State lawmakers Monday briefly turned their attention from California to the Caucasus region as an Assembly panel approved a measure touching on a long-standing geopolitical feud between Armenia and Azerbaijan.
At issue is Nagorno-Karabakh, a semiautonomous territory within Azerbaijan’s borders but populated mainly by ethnic Armenians. A resolution by Assemblyman Mike Gatto (D-Los Angeles) expresses support for Nagorno-Karabakh’s independence — a departure from U.S. foreign policy, which considers the region to be part of Azerbaijan. For decades, the two countries have disputed the region, and international negotiations have stalled.
Gatto, speaking before the Assembly Rules Committee, said the measure was a “a simple item … an expression of support for a people who have embraced our own American values of democracy and self-determination.”
But the thorniness of the conflict was apparent in the vastly conflicting accounts from Armenians and Azerbaijanis who attended the hearing. The room was packed with members of the respective communities — who generally sat on opposite sides of the room — as witnesses alternately cast Nagorno-Karabakh’s independence movement as a legitimate aspiration for freedom or an undemocratic land grab.
“As Americans, we have a moral imperative grounded in our own courageous history to protect human rights even if they are half a world away,” said Nora Hovspepian, chair of the Armenian National Committee of America-Western Region, speaking in favor of the measure.
But Dr. Ismail Rustamov, president of the Azerbaijani-American Council, said the resolution was “extremely biased and factually incorrect.”
“Does the author realize that the adoption of this resolution will damage a peaceful settlement of the conflict? Does he wish to create a war?” Rustamov asked.
The measure is a symbolic one, conveying the Legislature’s backing of Nagorno-Karabakh’s independence to President Obama and Congress. But the resolution — versions of which have been passed in a few other states such as Louisiana and Rhode Island — diverges from the State Department at a particularly sensitive time, given the upheaval in eastern Ukraine.

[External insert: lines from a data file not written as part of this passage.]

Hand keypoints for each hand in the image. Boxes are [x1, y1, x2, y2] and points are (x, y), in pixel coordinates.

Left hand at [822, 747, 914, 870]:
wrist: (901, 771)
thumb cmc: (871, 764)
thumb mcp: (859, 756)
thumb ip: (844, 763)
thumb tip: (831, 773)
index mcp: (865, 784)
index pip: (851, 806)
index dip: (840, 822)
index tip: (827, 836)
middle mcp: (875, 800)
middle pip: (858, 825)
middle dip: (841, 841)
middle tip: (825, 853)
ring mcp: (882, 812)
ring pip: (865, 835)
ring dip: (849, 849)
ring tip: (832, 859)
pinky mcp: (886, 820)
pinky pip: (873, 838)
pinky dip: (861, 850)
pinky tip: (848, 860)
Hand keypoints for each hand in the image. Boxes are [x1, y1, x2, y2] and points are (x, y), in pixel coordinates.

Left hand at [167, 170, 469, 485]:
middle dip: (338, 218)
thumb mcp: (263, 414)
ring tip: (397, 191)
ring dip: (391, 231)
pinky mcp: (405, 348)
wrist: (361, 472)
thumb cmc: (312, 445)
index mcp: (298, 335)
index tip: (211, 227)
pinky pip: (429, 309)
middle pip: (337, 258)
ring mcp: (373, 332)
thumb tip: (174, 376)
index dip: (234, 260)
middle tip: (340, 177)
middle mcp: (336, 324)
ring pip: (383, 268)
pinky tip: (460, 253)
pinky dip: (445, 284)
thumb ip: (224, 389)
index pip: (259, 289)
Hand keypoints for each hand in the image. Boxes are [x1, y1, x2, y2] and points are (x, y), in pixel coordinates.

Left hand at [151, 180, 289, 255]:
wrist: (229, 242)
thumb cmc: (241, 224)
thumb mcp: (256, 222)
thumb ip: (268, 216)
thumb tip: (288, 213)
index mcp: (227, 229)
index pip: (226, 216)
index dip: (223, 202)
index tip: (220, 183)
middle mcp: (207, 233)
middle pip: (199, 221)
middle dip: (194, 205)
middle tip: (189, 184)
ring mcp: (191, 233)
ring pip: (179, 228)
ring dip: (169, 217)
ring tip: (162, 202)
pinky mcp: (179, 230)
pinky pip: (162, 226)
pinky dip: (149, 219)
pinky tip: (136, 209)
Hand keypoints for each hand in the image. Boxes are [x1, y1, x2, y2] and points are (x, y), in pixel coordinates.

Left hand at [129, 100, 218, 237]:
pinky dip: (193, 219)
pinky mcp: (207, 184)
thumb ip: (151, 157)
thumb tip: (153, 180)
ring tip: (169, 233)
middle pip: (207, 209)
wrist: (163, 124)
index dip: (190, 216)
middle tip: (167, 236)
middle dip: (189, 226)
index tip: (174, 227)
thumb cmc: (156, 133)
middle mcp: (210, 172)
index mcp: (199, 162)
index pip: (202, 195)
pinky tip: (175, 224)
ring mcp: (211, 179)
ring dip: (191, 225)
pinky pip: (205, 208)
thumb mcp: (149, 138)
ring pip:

Thomas de Waal, a senior associate at the Carnegie Endowment for International Peace, said the Legislature taking on this issue was “certainly strange — a state Assembly making its own ruling on U.S. government foreign policy because of the pressure of local politics in the shape of a diaspora Armenian community.”
California — and particularly Gatto’s district — is home to a large Armenian American population.
De Waal, an expert on the South Caucasus region, said it was unlikely the resolution could affect U.S. diplomacy on the issue, but added: “If it is unhelpful, it is because it feeds into Azerbaijani paranoia about the Armenian lobby, which is exaggerated.”
In an interview, Gatto acknowledged that wading into geopolitical conflicts could be fraught.
“I really, really wrestled with whether this was an appropriate action by the California Legislature,” Gatto said. But he noted that state lawmakers occasionally wade into international affairs, such as voting in favor of divestment from South Africa during the apartheid era and condemning Russia’s treatment of gay people in advance of the Sochi Winter Olympics.
“Every once in a while, when there’s an issue of moral importance, it’s appropriate for California to weigh in on foreign policy,” he said.
Assemblyman Rocky J. Chavez (R-Oceanside) was wary of the measure’s wording, which supports the self-determination of Nagorno-Karabakh.
“It’s nice that we talk about self-determination, but if we actually practice self-determination, you find us involved in all kinds” of regional conflicts, he said. “There are great implications that we’re talking about. We, in this body, should stay within our circle of influence.”
Chavez was the only no vote on the panel; Assemblyman Curt Hagman (R-Chino Hills) abstained.
“I have serious trepidation about California’s state Assembly engaging in international issues,” said Rich Gordon (D-Menlo Park), the committee chairman. But he said he voted yes because “there ought to be an opportunity for a discussion about whether or not we should be engaging in these kinds of issues to occur on the [Assembly] floor.”